P1070263__Medium_.JPG

    "Architektura jest obszarem silnej presji politycznej i ekonomicznej. I w zasadzie nie ma w tym nic dziwnego. Za fasadą architektury zawsze kryła się pewna idea, pewne wartości czy zamierzenia. Architekci mają bowiem nieokiełznaną skłonność do silnych ideologii, dużych pieniędzy i władzy. I nie może być inaczej – silne ideologie usprawiedliwiają formalne eksperymenty które architekci tak uwielbiają. Duże pieniądze pozwalają je przeprowadzać i w ogóle pozwalają budować cokolwiek. Władza natomiast dowartościowuje i pomaga niwelować biurokratyczne, finansowe i techniczne problemy" (Nawratek 2005)

 

    Z obiektami o statusie zabytkowym sytuacja ta ogromnie się komplikuje, polityka zarządzania takimi obiektami wiąże się bowiem z roszczeniami względem realności. Architektura staje się narzędziem kształtowania prawdy o teraźniejszości i przeszłości. Nie przypadkiem mówi się o „polityce historycznej” realizowanej przez państwo co jednoznacznie wskazuje na jej intencjonalny charakter. W tym sensie taki instytucje jak Konserwator Zabytków, Konserwator Przyrody czy grono ekspertów, które poprzez wiedzę legitymizuje działania władz, są upolitycznione wkraczając w sferę etyki, odgórnie określając co posiada wartość a co nie. Wszystko to sprzyja określonemu typowi relacji władzy i dominacji.
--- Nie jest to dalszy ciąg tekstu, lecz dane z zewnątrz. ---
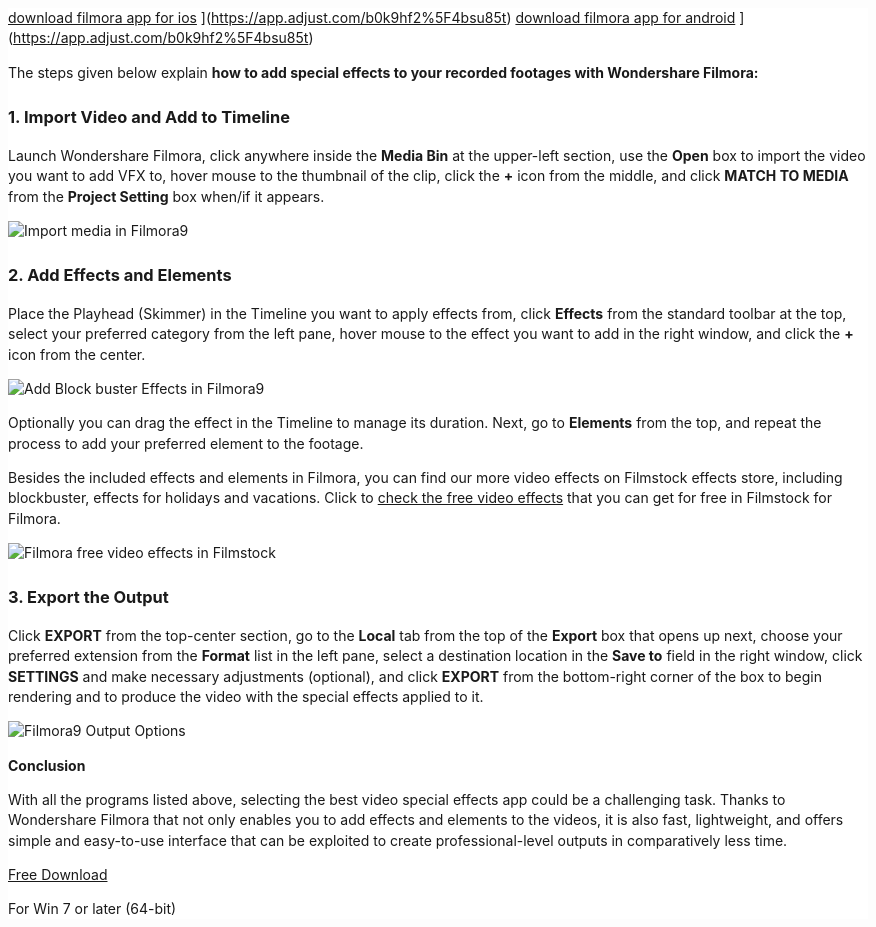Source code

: [download filmora app for ios](https://images.wondershare.com/filmorago/article-common/app_store.svg) ](https://app.adjust.com/b0k9hf2%5F4bsu85t) [download filmora app for android](https://images.wondershare.com/filmorago/article-common/google_play.svg) ](https://app.adjust.com/b0k9hf2%5F4bsu85t)

The steps given below explain **how to add special effects to your recorded footages with Wondershare Filmora:**

### 1\. Import Video and Add to Timeline

Launch Wondershare Filmora, click anywhere inside the **Media Bin** at the upper-left section, use the **Open** box to import the video you want to add VFX to, hover mouse to the thumbnail of the clip, click the **+** icon from the middle, and click **MATCH TO MEDIA** from the **Project Setting** box when/if it appears.

![  Import media in Filmora9  ](https://images.wondershare.com/filmora/article-images/filmora9-import-media.jpg)

### 2\. Add Effects and Elements

Place the Playhead (Skimmer) in the Timeline you want to apply effects from, click **Effects** from the standard toolbar at the top, select your preferred category from the left pane, hover mouse to the effect you want to add in the right window, and click the **+** icon from the center.

![ Add Block buster Effects in Filmora9  ](https://images.wondershare.com/filmora/article-images/add-block-buster-effect-to-video.jpg)

Optionally you can drag the effect in the Timeline to manage its duration. Next, go to **Elements** from the top, and repeat the process to add your preferred element to the footage.

Besides the included effects and elements in Filmora, you can find our more video effects on Filmstock effects store, including blockbuster, effects for holidays and vacations. Click to [check the free video effects](https://tools.techidaily.com/wondershare/filmora/download/) that you can get for free in Filmstock for Filmora.

![Filmora free video effects in Filmstock  ](https://images.wondershare.com/filmora/article-images/Filmstock-free-video-effects-for-filmora9.jpg)

### 3\. Export the Output

Click **EXPORT** from the top-center section, go to the **Local** tab from the top of the **Export** box that opens up next, choose your preferred extension from the **Format** list in the left pane, select a destination location in the **Save to** field in the right window, click **SETTINGS** and make necessary adjustments (optional), and click **EXPORT** from the bottom-right corner of the box to begin rendering and to produce the video with the special effects applied to it.

![Filmora9 Output Options  ](https://images.wondershare.com/filmora/article-images/filmora9-export-options.jpg)

**Conclusion**

With all the programs listed above, selecting the best video special effects app could be a challenging task. Thanks to Wondershare Filmora that not only enables you to add effects and elements to the videos, it is also fast, lightweight, and offers simple and easy-to-use interface that can be exploited to create professional-level outputs in comparatively less time.

[Free Download](https://tools.techidaily.com/wondershare/filmora/download/)

For Win 7 or later (64-bit)
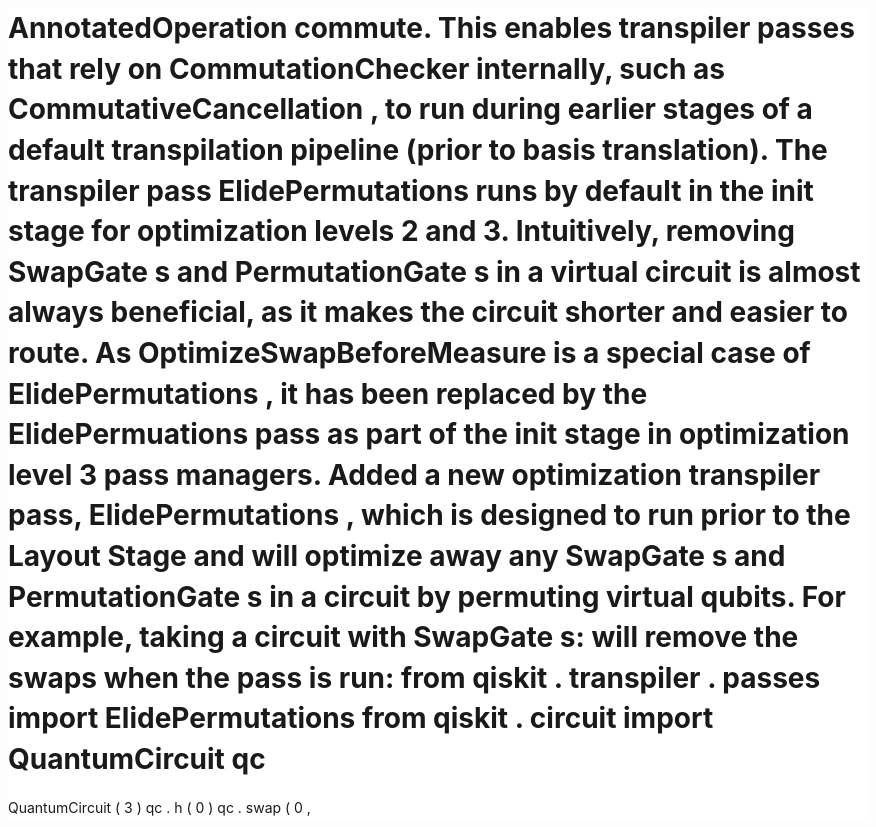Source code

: AnnotatedOperation
commute. This enables transpiler passes that rely on
CommutationChecker
internally, such as
CommutativeCancellation
, to run during earlier stages of a default transpilation pipeline (prior to basis translation).
The transpiler pass
ElidePermutations
runs by default in the init stage for optimization levels 2 and 3. Intuitively, removing
SwapGate
s and
PermutationGate
s in a virtual circuit is almost always beneficial, as it makes the circuit shorter and easier to route. As
OptimizeSwapBeforeMeasure
is a special case of
ElidePermutations
, it has been replaced by the
ElidePermuations
pass as part of the init stage in optimization level 3 pass managers.
Added a new optimization transpiler pass,
ElidePermutations
, which is designed to run prior to the
Layout Stage
and will optimize away any
SwapGate
s and
PermutationGate
s in a circuit by permuting virtual qubits. For example, taking a circuit with
SwapGate
s:
will remove the swaps when the pass is run:
from
qiskit
.
transpiler
.
passes
import
ElidePermutations
from
qiskit
.
circuit
import
QuantumCircuit
qc
=
QuantumCircuit
(
3
)
qc
.
h
(
0
)
qc
.
swap
(
0
,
     Ichyba nam mieszkańcom Europy Środkowej nie trzeba tego specjalnie uzasadniać, wystarczy przypomnieć sowieckie praktyki zamieniania świątyń w muzea ateizmu, magazyny, fabryki i więzienia co miało jednoznacznie świadczyć o nastaniu nowej ery wolnej od przesądów i opartej na bazie „ludu pracującego”. Tak samo wtedy jak i dzisiaj architektura jest jednym ze środków inżynierii społecznej. Mimo, że mówi się więc o „wspólnym dziedzictwie kulturowym” epatując ideą solidarności społecznej i zrozumienia, mimo teoretycznego wpływu społecznego na decyzje prominentów, faktyczne decyzje w sprawie obiektów o statusie zabytków nie zapadają na linii obywatele-władze. W ten sposób ci, których te decyzje dotyczą bezpośrednio zostają wykluczeni.

    Sytuacja ta staje się szczególnie dramatyczna gdy dotyczy zabytkowej świątyni, która pełni funkcje kultowe, jest więc „wrośnięta” w krajobraz społeczny stając się dla wiernych ważnym nośnikiem znaczeń, tożsamości i transcendencji. Przedmioty są naczyniami, z których czerpiemy człowieczeństwo i w których składamy je na zapas – pisał metaforycznie Rainer Maria Rilke. Wspomnienia zakodowane w architekturze są dla nas konkretne, bo wynikają z naszego doświadczenia, z naszej pamięci.